Pictures are not part of the copy; reproduce the remaining data exactly.

------------------------------------------------

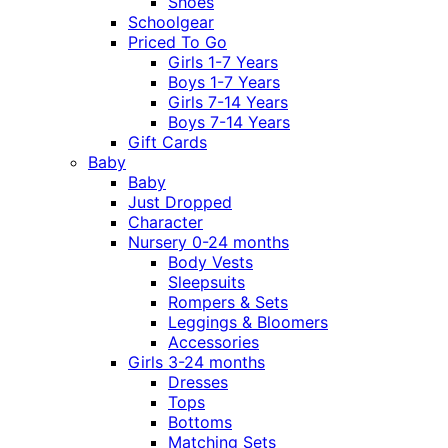
Shoes
Schoolgear
Priced To Go
Girls 1-7 Years
Boys 1-7 Years
Girls 7-14 Years
Boys 7-14 Years
Gift Cards
Baby
Baby
Just Dropped
Character
Nursery 0-24 months
Body Vests
Sleepsuits
Rompers & Sets
Leggings & Bloomers
Accessories
Girls 3-24 months
Dresses
Tops
Bottoms
Matching Sets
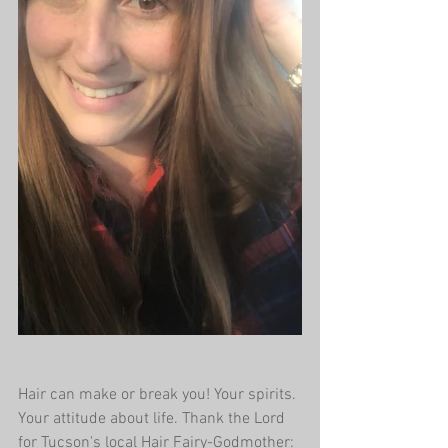
Hair can make or break you! Your spirits. 
Your attitude about life. Thank the Lord 
for Tucson's local Hair Fairy-Godmother: 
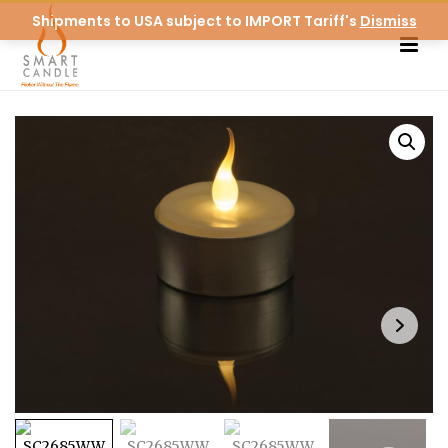
Shipments to USA subject to IMPORT Tariff's
Dismiss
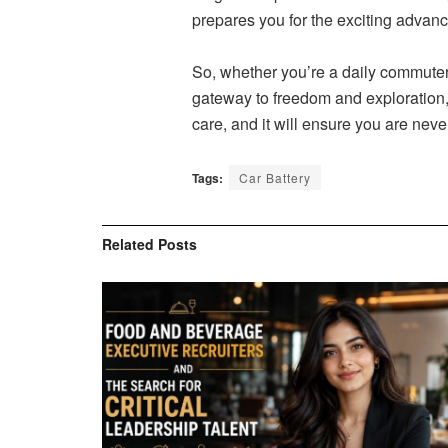
prepares you for the exciting advan
So, whether you’re a daily commuter o
gateway to freedom and exploration, 
care, and it will ensure you are neve
Tags:
Car Battery
Related
Posts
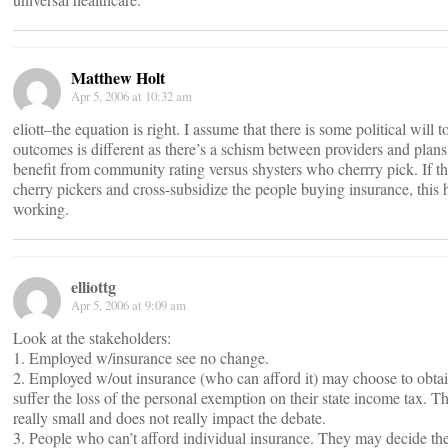
Matthew Holt
Apr 5, 2006 at 10:32 am
eliott–the equation is right. I assume that there is some political will to
outcomes is different as there’s a schism between providers and plan
benefit from community rating versus shysters who cherrry pick. If t
cherry pickers and cross-subsidize the people buying insurance, this 
working.
elliottg
Apr 5, 2006 at 9:09 am
Look at the stakeholders:
1. Employed w/insurance see no change.
2. Employed w/out insurance (who can afford it) may choose to obtai
suffer the loss of the personal exemption on their state income tax. Th
really small and does not really impact the debate.
3. People who can’t afford individual insurance. They may decide the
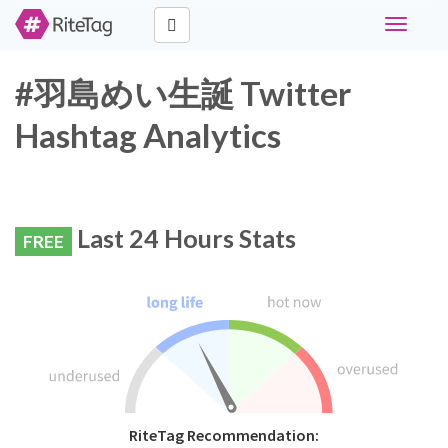
Toggle
navigati
#羽島めい生誕 Twitter
Hashtag Analytics
Last 24 Hours Stats
FREE
RiteTag Recommendation:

------------------------------------------------

- _Result_
Shoes
Schoolgear
Priced To Go
Girls 1-7 Years
Boys 1-7 Years
Girls 7-14 Years
Boys 7-14 Years
Gift Cards
Baby
Baby
Just Dropped
Character
Nursery 0-24 months
Body Vests
Sleepsuits
Rompers & Sets
Leggings & Bloomers
Accessories
Girls 3-24 months
Dresses
Tops
Bottoms
Matching Sets
Hair can make or break you! Your spirits. 
Your attitude about life. Thank the Lord 
for Tucson's local Hair Fairy-Godmother: 
Shipments to USA subject to IMPORT Tariff's
Dismiss
prepares you for the exciting advan
So, whether you’re a daily commuter o
gateway to freedom and exploration, 
care, and it will ensure you are neve
Tags:
Car Battery
Related
Posts
Matthew Holt
Apr 5, 2006 at 10:32 am
eliott–the equation is right. I assume that there is some political will to
outcomes is different as there’s a schism between providers and plan
benefit from community rating versus shysters who cherrry pick. If t
cherry pickers and cross-subsidize the people buying insurance, this 
working.
elliottg
Apr 5, 2006 at 9:09 am
Look at the stakeholders:
1. Employed w/insurance see no change.
2. Employed w/out insurance (who can afford it) may choose to obtai
suffer the loss of the personal exemption on their state income tax. Th
really small and does not really impact the debate.
3. People who can’t afford individual insurance. They may decide the
Toggle
navigati
#羽島めい生誕 Twitter
Hashtag Analytics
Last 24 Hours Stats
FREE
RiteTag Recommendation:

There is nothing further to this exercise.